Me llevaron al polígono y desde el primer día les demostré a los comandantes mi buena puntería. Se sorprendieron. Les dije que había aprendido en el servicio militar. Mentira, nunca hice el servicio militar. Aprendí a disparar con los policías, en su polígono, haciéndome pasar por hijo de un coronel. De inmediato, en la guerrilla, me asignaron misiones armadas de pura adrenalina: patrullajes, toma de pueblos, ataques a cuarteles, a carros, secuestros. A veces me enviaban a misiones en las ciudades.
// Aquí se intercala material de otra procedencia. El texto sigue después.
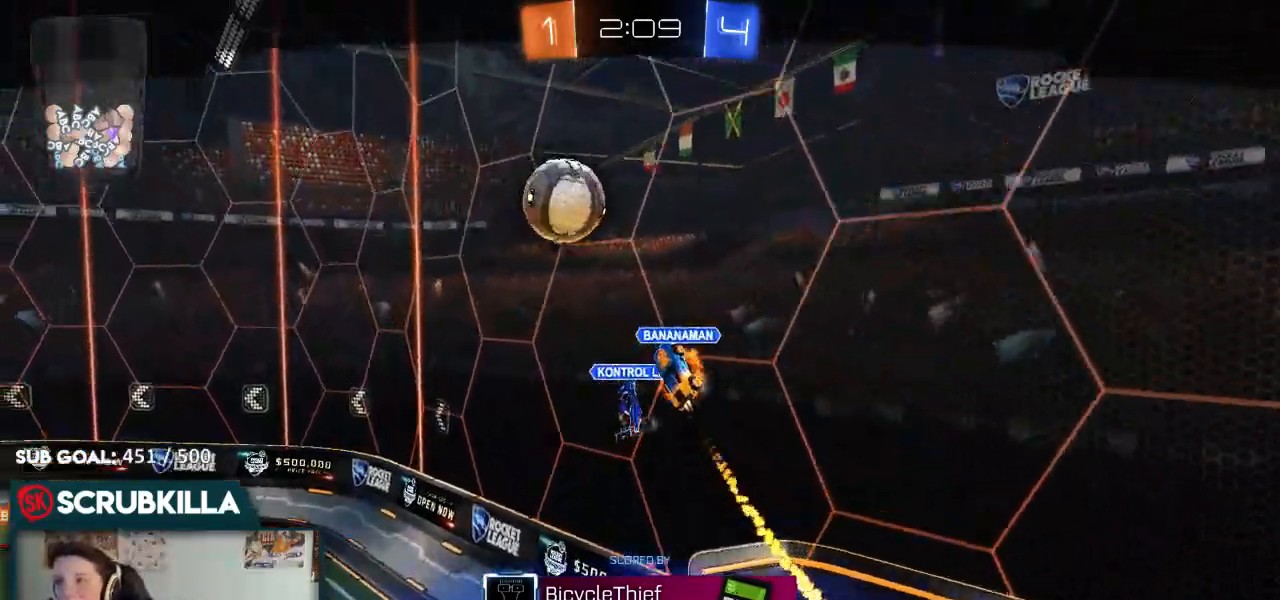
{"dt_ms": 500, "buttons": ["A"], "left_stick": "center", "right_stick": "center", "events": [[200, "A", "up"], [433, "A", "down"]]}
Iba vestido de civil y con mis documentos de identidad ilegalmente legalizados. Mi cédula colombiana la saqué en una oficina del gobierno vinculada a la guerrilla. Me dieron un nombre súpercolombiano, Damián Gómez. Iba por el segundo nombre en mi vida y por mi segunda nacionalidad.
Nuestro frente era el encargado de la seguridad del segundo comandante de la guerrilla. Estaba por encima de todos, obvio, menos del No. 1. Por su importancia, yo le llamaba Súper Comandante. Muy largo me pareció ese nombre. Le corté a Súper C. Y ¡oh sorpresa! Un día los comandantes me ordenaron integrara el primer anillo de seguridad del Súper C. En otras palabras, formaría parte de su guardia personal, la élite de la élite, un honor deseado por todos los guerrilleros, sin embargo, solo treinta y cinco eran los escogidos. A mí se me dio. La puerta de la cabaña del Súper C era mi puesto de vigilancia. Horas pasaba parado allí, con mi fusil AK-47 en la mano. Poco tiempo después se integró a la guardia mi parcerito Leo. Me emocionó tenerle junto a mí.
Al comienzo la misión me pareció suave. El Súper C pasaba mucho tiempo en su cabaña que cumplía la función de oficina y dormitorio. Siempre tenía un libro, una revista en sus manos. Después de leerlos los tiraba a una caja de cartón usada como basurero. Los guerrilleros amantes de la lectura los recogían. La mayoría de artículos era sobre comunismo, marxismo, socialismo, todas esas cosas repetidas todos los días por los comandantes para lavarnos el cerebro. Yo no leía esas revistas porque no había crónica roja, noticias del fútbol, de artistas. La política no me interesa. Si no leía, el Súper C escribía. Bueno, quien realmente escribía era su secretaria. En pleno monte él tenía secretaria, compu, radio intercomunicador y otros aparatos que funcionaban con baterías. El Súper C salía de su cabaña solo para estirar las piernas. Nosotros lo escoltábamos.